245 / 2022-06-15 14:22:52

Shear Failure Mechanism and Loading-Capacity Model of Reinforced ECC Beams

Engineered Cementitious Composite (ECC), Shear strength components, Stirrup

To enhance the structural and seismic resistance, as well as durability of concrete structures, an ultra ductile fiber reinforced cementitious composites called Engineered Cementitious Composite (ECC), also known as Strain Hardening Cementitious Composite (SHCC), was developed. ECC has a similar compressive and tensile strength to conventional concrete, but it exhibits a pseudo-strain-hardening behaviour under uniaxial tension with excellent crack control ability. The ultimate tensile strain of ECC can reach 3-12%, which is 300-1200 times higher than that of concrete. It is reported that ECC can also exhibit at least twice as high shear carrying capacity compared to traditional concrete, signifying a potential to use ECC material in shear-resistance elements. However, the shear resisting mechanism of reinforced ECC (R/ECC) members is still not clear.

In most existing codes and models, the shear strength of reinforced structural members (Vu) is divided into two parts, i.e., shear resistance coming from the matrix (Vc) and from the transverse reinforcement (Vs). To quantify accurately Vc and Vs and also their development throughout the loading, a well-designed testing method consisting of continuous strain quantification along the stirrups, was used in this research. That is, cutting the stirrup leg into two halves, and installing strain gauges continuously inside a small cavity at the center of the bar. With such a full record of strain, the Vs can be determined by the stirrup strain where shear crack crossed, and Vc can be calculated by subtracting Vs from the total shear force. Six steel reinforced beams incorporating different matrix (ECC, concrete and mortar) were tested under four-point bending.

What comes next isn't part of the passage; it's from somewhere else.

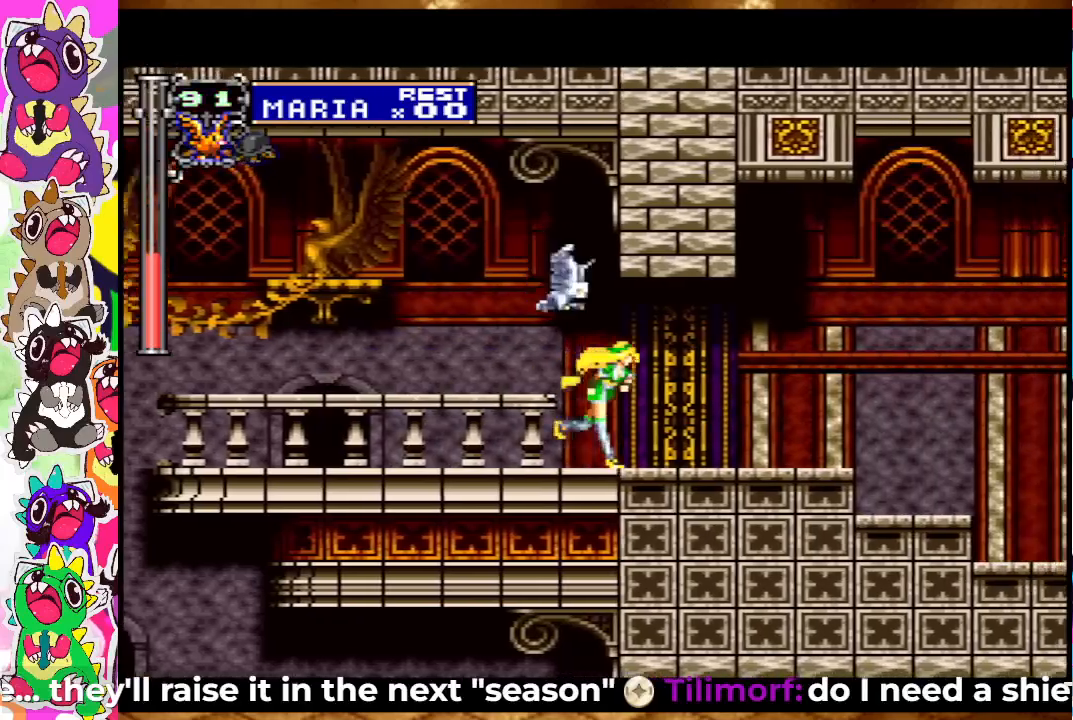
{"buttons": ["CROSS", "DPAD_RIGHT"], "left_stick": "center", "right_stick": "center", "events": [[400, "CROSS", "down"]]}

Shear compression failure was found for all tested beam specimens with crushing of matrix in compression zone. Unlike sudden and rapid shear crack propagation in reinforced concrete and mortar beams, steady and multi-cracking behavior was observed in ECC beams. For all samples, R/ECC, RC or R/mortar, Vc was found not constant after first shear cracking. Besides, stirrups crossed by shear crack did not always yield when ultimate shear strength was reached. Therefore, assuming yielding for all the stirrups along shear cracking path would lead to overestimation on Vs. The shear strength of R/ECC without stirrups was found to be 170% that of the reference concrete beam. However, when reinforced with stirrups (ρt=0.38%), the shear strength of R/ECC beam was found only 13% higher than that of concrete ones, which resulted from incomplete yielding of stirrups at ultimate shear failure. Finally, a simplified truss-strut model for predicting shear carrying capacity of reinforced ECC beams is proposed, and a good agreement is achieved with the experimental results.